■ **Data supplied**
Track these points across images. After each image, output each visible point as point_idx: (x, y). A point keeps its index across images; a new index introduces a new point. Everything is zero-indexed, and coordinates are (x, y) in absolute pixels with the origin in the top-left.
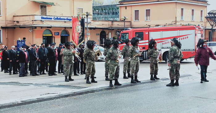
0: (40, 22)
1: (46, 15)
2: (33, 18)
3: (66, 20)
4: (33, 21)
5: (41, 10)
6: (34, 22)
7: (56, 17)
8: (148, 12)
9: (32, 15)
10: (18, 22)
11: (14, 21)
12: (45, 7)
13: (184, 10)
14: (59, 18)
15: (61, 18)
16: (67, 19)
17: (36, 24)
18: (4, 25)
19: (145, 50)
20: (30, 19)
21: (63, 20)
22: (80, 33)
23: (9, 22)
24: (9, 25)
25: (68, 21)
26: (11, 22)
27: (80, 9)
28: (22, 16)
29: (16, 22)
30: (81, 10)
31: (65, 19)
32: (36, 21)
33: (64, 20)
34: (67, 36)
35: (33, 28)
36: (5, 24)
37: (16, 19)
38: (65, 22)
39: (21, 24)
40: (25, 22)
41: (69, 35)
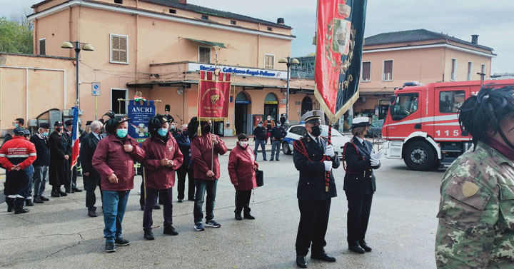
0: (196, 75)
1: (209, 63)
2: (185, 67)
3: (245, 74)
4: (184, 73)
5: (200, 55)
6: (187, 75)
7: (228, 68)
8: (388, 66)
9: (182, 63)
10: (157, 76)
11: (152, 75)
12: (208, 51)
13: (456, 62)
14: (233, 68)
15: (238, 69)
16: (248, 72)
17: (189, 78)
18: (132, 82)
19: (468, 139)
20: (179, 70)
21: (239, 74)
22: (344, 58)
23: (141, 76)
24: (141, 82)
25: (249, 75)
26: (145, 76)
27: (269, 56)
28: (166, 64)
29: (154, 76)
30: (271, 58)
31: (244, 72)
32: (190, 73)
33: (242, 74)
34: (247, 104)
35: (184, 87)
36: (134, 80)
37: (155, 71)
38: (244, 77)
39: (163, 79)
40: (169, 76)
41: (250, 102)
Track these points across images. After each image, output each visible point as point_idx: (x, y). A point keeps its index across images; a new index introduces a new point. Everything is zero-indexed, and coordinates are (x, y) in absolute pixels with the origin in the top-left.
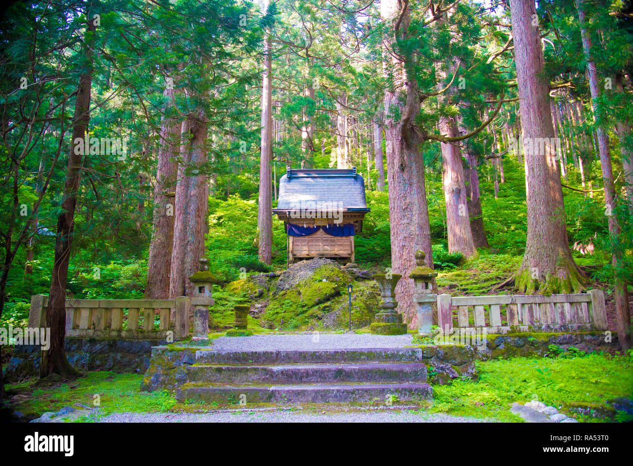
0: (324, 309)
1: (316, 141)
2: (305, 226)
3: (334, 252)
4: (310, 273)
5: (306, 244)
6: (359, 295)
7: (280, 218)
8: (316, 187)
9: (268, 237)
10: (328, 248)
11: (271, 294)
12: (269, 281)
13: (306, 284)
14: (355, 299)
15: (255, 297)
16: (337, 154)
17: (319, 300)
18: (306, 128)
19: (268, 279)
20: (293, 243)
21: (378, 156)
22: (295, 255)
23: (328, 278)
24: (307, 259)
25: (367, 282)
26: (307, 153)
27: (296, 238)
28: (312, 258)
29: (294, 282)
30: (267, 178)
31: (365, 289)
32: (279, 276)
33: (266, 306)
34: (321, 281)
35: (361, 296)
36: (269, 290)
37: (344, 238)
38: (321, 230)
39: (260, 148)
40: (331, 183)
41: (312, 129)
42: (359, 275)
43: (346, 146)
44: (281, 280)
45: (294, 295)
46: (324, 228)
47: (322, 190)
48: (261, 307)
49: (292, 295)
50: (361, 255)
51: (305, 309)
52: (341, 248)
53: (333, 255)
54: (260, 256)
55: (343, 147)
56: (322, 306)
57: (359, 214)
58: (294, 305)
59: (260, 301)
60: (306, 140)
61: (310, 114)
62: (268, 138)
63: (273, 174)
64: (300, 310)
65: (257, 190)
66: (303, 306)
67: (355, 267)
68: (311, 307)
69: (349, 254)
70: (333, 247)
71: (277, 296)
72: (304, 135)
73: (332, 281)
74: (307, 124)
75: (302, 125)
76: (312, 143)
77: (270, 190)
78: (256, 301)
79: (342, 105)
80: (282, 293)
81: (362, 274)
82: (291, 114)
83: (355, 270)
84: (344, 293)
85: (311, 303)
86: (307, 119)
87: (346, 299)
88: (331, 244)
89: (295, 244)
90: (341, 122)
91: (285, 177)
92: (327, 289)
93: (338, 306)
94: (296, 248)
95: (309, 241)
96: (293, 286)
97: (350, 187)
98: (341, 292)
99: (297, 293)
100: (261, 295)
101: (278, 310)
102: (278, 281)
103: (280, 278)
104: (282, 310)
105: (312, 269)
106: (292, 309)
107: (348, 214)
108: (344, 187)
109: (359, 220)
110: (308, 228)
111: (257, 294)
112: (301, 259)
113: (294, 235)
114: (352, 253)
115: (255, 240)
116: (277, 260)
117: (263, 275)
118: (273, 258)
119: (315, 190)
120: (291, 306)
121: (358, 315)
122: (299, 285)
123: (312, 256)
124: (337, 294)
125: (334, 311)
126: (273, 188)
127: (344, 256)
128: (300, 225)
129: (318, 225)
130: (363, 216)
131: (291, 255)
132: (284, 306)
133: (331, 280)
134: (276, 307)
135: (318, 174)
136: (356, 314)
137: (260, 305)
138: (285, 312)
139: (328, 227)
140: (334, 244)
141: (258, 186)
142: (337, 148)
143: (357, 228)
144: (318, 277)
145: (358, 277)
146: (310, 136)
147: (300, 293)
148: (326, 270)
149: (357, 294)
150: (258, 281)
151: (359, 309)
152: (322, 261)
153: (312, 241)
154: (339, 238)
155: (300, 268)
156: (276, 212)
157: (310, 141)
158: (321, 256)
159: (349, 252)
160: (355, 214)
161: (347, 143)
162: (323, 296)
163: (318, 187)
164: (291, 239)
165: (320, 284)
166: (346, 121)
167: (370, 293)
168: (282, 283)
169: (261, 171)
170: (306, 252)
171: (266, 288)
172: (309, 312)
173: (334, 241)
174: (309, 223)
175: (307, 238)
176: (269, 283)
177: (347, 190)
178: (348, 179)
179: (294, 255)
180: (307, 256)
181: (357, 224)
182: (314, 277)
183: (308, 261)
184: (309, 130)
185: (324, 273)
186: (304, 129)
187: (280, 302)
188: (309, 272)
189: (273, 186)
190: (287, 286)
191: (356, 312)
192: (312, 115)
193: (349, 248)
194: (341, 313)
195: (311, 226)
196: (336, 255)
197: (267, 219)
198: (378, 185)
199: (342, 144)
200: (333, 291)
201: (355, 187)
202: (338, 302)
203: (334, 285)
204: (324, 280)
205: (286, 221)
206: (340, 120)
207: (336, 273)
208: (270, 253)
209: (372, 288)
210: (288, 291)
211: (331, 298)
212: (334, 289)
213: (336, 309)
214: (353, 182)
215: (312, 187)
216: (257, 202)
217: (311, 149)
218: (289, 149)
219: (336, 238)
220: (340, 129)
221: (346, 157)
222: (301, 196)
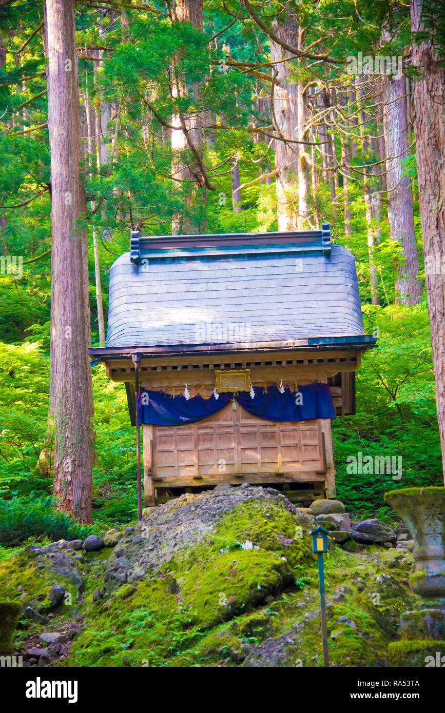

■ **What you need to do**
Copy every record above line for line, omitting the pictures from your copy.

■ **Answer space**
Track these points across images. After each image, output each visible point as point_idx: (x, y). A point keeps its index across images; a new index introduces a new point. Everything is zero-indexed, and coordinates are (x, y) in absolute pixels with the origin in the top-left.
0: (40, 22)
1: (46, 15)
2: (33, 18)
3: (66, 20)
4: (33, 21)
5: (41, 10)
6: (34, 22)
7: (56, 17)
8: (148, 12)
9: (32, 15)
10: (18, 22)
11: (14, 21)
12: (45, 7)
13: (184, 10)
14: (59, 18)
15: (61, 18)
16: (67, 19)
17: (36, 24)
18: (4, 25)
19: (145, 50)
20: (30, 19)
21: (63, 20)
22: (80, 33)
23: (9, 22)
24: (9, 25)
25: (68, 21)
26: (11, 22)
27: (80, 9)
28: (22, 16)
29: (16, 22)
30: (81, 10)
31: (65, 19)
32: (36, 21)
33: (64, 20)
34: (67, 36)
35: (33, 28)
36: (5, 24)
37: (16, 19)
38: (65, 22)
39: (21, 24)
40: (25, 22)
41: (69, 35)
0: (196, 75)
1: (209, 63)
2: (185, 67)
3: (245, 74)
4: (184, 73)
5: (200, 55)
6: (187, 75)
7: (228, 68)
8: (388, 66)
9: (182, 63)
10: (157, 76)
11: (152, 75)
12: (208, 51)
13: (456, 62)
14: (233, 68)
15: (238, 69)
16: (248, 72)
17: (189, 78)
18: (132, 82)
19: (468, 139)
20: (179, 70)
21: (239, 74)
22: (344, 58)
23: (141, 76)
24: (141, 82)
25: (249, 75)
26: (145, 76)
27: (269, 56)
28: (166, 64)
29: (154, 76)
30: (271, 58)
31: (244, 72)
32: (190, 73)
33: (242, 74)
34: (247, 104)
35: (184, 87)
36: (134, 80)
37: (155, 71)
38: (244, 77)
39: (163, 79)
40: (169, 76)
41: (250, 102)
Track these points across images. After each image, output each visible point as point_idx: (x, y). A point keeps its index across images; a new index introduces a new point. Everything is zero-indexed, and coordinates are (x, y) in absolute pixels with the origin in the top-left.
0: (324, 309)
1: (316, 141)
2: (305, 226)
3: (334, 252)
4: (310, 273)
5: (306, 244)
6: (359, 295)
7: (280, 218)
8: (316, 187)
9: (268, 237)
10: (328, 248)
11: (271, 294)
12: (269, 281)
13: (306, 284)
14: (355, 299)
15: (255, 297)
16: (337, 154)
17: (319, 300)
18: (306, 128)
19: (268, 279)
20: (293, 243)
21: (378, 156)
22: (295, 255)
23: (328, 278)
24: (307, 259)
25: (367, 282)
26: (307, 153)
27: (296, 238)
28: (312, 258)
29: (294, 282)
30: (267, 178)
31: (365, 289)
32: (279, 276)
33: (266, 306)
34: (321, 281)
35: (361, 296)
36: (269, 290)
37: (344, 238)
38: (321, 230)
39: (260, 148)
40: (331, 183)
41: (312, 129)
42: (359, 275)
43: (346, 146)
44: (281, 280)
45: (294, 295)
46: (324, 228)
47: (322, 190)
48: (261, 307)
49: (292, 295)
50: (361, 255)
51: (305, 309)
52: (341, 248)
53: (333, 255)
54: (260, 256)
55: (343, 147)
56: (322, 306)
57: (359, 214)
58: (294, 305)
59: (260, 301)
60: (306, 140)
61: (310, 114)
62: (268, 138)
63: (273, 174)
64: (300, 310)
65: (257, 190)
66: (303, 306)
67: (355, 267)
68: (311, 307)
69: (349, 254)
70: (333, 247)
71: (277, 296)
72: (304, 135)
73: (332, 281)
74: (307, 124)
75: (302, 125)
76: (312, 143)
77: (270, 190)
78: (256, 301)
79: (342, 105)
80: (282, 293)
81: (362, 274)
82: (291, 114)
83: (355, 270)
84: (344, 293)
85: (311, 303)
86: (307, 119)
87: (346, 299)
88: (331, 244)
89: (295, 244)
90: (341, 122)
91: (285, 177)
92: (327, 289)
93: (338, 306)
94: (296, 248)
95: (309, 241)
96: (293, 286)
97: (350, 187)
98: (341, 292)
99: (297, 293)
100: (261, 295)
101: (278, 310)
102: (278, 281)
103: (280, 278)
104: (282, 310)
105: (312, 269)
106: (292, 309)
107: (348, 214)
108: (344, 187)
109: (359, 220)
110: (308, 228)
111: (257, 294)
112: (301, 259)
113: (294, 235)
114: (352, 253)
115: (255, 240)
116: (277, 260)
117: (263, 275)
118: (273, 258)
119: (315, 190)
120: (291, 306)
121: (358, 315)
122: (299, 285)
123: (312, 256)
124: (337, 294)
125: (334, 311)
126: (273, 188)
127: (344, 256)
128: (300, 225)
129: (318, 225)
130: (363, 216)
131: (291, 255)
132: (284, 306)
133: (331, 280)
134: (276, 307)
135: (318, 174)
136: (356, 314)
137: (260, 305)
138: (285, 312)
139: (328, 227)
140: (334, 244)
141: (258, 186)
142: (337, 148)
143: (357, 228)
144: (318, 277)
145: (358, 277)
146: (310, 136)
147: (300, 293)
148: (326, 270)
149: (357, 294)
150: (258, 281)
151: (359, 309)
152: (322, 261)
153: (312, 241)
154: (339, 238)
155: (300, 268)
156: (276, 212)
157: (310, 141)
158: (321, 256)
159: (349, 252)
160: (355, 214)
161: (347, 143)
162: (323, 296)
163: (318, 187)
164: (291, 239)
165: (320, 284)
166: (346, 121)
167: (370, 293)
168: (282, 283)
169: (261, 171)
170: (306, 252)
171: (266, 288)
172: (309, 312)
173: (334, 241)
174: (309, 223)
175: (307, 238)
176: (269, 283)
177: (347, 190)
178: (348, 179)
179: (294, 255)
180: (307, 256)
181: (357, 224)
182: (314, 277)
183: (308, 261)
184: (309, 130)
185: (324, 273)
186: (304, 129)
187: (280, 302)
188: (309, 272)
189: (273, 186)
190: (287, 286)
191: (356, 312)
192: (312, 115)
193: (349, 248)
194: (341, 313)
195: (311, 226)
196: (336, 255)
197: (267, 219)
198: (378, 185)
199: (342, 144)
200: (333, 291)
201: (355, 187)
202: (338, 302)
203: (334, 285)
204: (324, 280)
205: (286, 221)
206: (340, 120)
207: (336, 273)
208: (270, 253)
209: (372, 288)
210: (288, 291)
211: (331, 298)
212: (334, 289)
213: (336, 309)
214: (353, 182)
215: (312, 187)
216: (257, 202)
217: (311, 149)
218: (289, 149)
219: (336, 238)
220: (340, 129)
221: (346, 157)
222: (301, 196)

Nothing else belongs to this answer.